> ENUNCIADO:
Según el texto extraído, ¿con qué nombres se designan formalmente los lugares donde se encierra a los menores?

> TEXTO EXTRAÍDO:
+-------+
JURO DECIR LA VERDAD por Rosa Lacava
@ 2007-12-29 - 02:50:34 pmPROLOGO por Enrique Medina
Las diversas significaciones de este libro, más allá de lo que pueda entenderse,valorar o rechazar como texto autobiográfico, agrega, sin medias tintas, un nuevo y muy estimable aporte al caleidoscopio de crónicas, declaraciones, leyendas,testimonios fracasos dignos y de los otros, críticas que, habitualmente, se hacen sobre el tema de los menores encerrados. Es bien sabido que formalmente estos claustros se los denomina con mucho tacto y disimulo, asépticamente digamos, "asilos", "hogares", "escuelas","institutos y una larga ristra de amabilidades que esconden el concreto y despiadado embretamientode los menores abandonados en reformatorios y correccionales que no sólo no reforman ni corrigen sino que son crueles antesalas de infiernos posteriores. Acostumbrada la sociedad a generalizar, ha sido un lugar común el facilismo de la acusación señalando ipiadosamente con estigmas a todas las criaturas que no han tenido la suerte de un hogar formalmente constituido. Quizas no hace falta decir que hay diferencias entre los menores que se albergan en esos lugares,insistiendo que posiblemente haya algunos que pr tendencias o inclinaciones se decidan por los caminos más cuestionados y otros, fortalecidos por espíritus más aptos, desdigan la insultante idea de que todo aquel que ha pasado por esa cuevas con patios pueda ser calificado sin atenuantes como delincuente precoz; pero sí es necesario apuntar que el hacinamiento fomenta climas dirigidos que estimulan, amparan, protegen y garantizan la creación de submundos marginales que complican hasta la dificultad absoluta el control de los internos.
Por supuesto, aquellos que van a parar al hoyo del dolor más desesperado, por debilidades o malentendidos, no siempre pueden elegir su senda; y sin duda son los menos. Esto, se supone que lo sabe todo el mundo, pero igual conviene indicarlo para evitar la ligereza de algunos pensamientos maniqueos.
+-------+
> DATOS EXTRAÍDOS:
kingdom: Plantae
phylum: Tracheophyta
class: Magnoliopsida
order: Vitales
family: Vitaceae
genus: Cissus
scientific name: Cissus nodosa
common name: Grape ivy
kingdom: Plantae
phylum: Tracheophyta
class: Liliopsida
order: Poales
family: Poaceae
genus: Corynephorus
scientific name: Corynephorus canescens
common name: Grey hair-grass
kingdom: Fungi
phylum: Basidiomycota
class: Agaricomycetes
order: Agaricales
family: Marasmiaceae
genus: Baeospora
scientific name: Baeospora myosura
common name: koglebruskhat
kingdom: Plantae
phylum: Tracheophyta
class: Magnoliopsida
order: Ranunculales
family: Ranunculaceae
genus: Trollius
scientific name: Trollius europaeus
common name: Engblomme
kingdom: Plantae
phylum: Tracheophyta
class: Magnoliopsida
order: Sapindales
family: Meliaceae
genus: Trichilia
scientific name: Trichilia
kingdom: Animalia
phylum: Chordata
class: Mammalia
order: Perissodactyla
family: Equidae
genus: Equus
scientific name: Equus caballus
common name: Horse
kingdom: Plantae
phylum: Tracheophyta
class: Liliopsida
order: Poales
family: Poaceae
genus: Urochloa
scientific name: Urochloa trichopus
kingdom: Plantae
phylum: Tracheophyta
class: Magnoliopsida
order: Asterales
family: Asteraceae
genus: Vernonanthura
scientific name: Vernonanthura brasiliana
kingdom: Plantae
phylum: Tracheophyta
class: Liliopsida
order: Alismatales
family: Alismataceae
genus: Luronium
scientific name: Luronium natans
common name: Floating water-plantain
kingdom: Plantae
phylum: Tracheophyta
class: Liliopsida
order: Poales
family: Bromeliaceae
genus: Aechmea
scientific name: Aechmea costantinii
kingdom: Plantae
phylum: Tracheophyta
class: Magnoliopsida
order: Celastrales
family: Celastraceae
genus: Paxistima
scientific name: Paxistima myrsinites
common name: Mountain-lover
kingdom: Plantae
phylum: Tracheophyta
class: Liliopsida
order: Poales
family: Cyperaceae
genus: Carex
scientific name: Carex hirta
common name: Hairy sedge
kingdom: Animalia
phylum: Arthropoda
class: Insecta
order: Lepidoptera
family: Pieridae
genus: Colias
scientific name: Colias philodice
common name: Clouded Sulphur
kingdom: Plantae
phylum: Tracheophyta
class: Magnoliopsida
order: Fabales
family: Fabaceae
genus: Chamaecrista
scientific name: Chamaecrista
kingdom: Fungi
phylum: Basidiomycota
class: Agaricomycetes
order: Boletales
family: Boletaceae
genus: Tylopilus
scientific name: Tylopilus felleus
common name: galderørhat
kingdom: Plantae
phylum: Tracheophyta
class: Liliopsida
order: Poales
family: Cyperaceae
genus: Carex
+-------+
> RESPUESTA:
Se los llama "asilos", "hogares", "escuelas" e "institutos".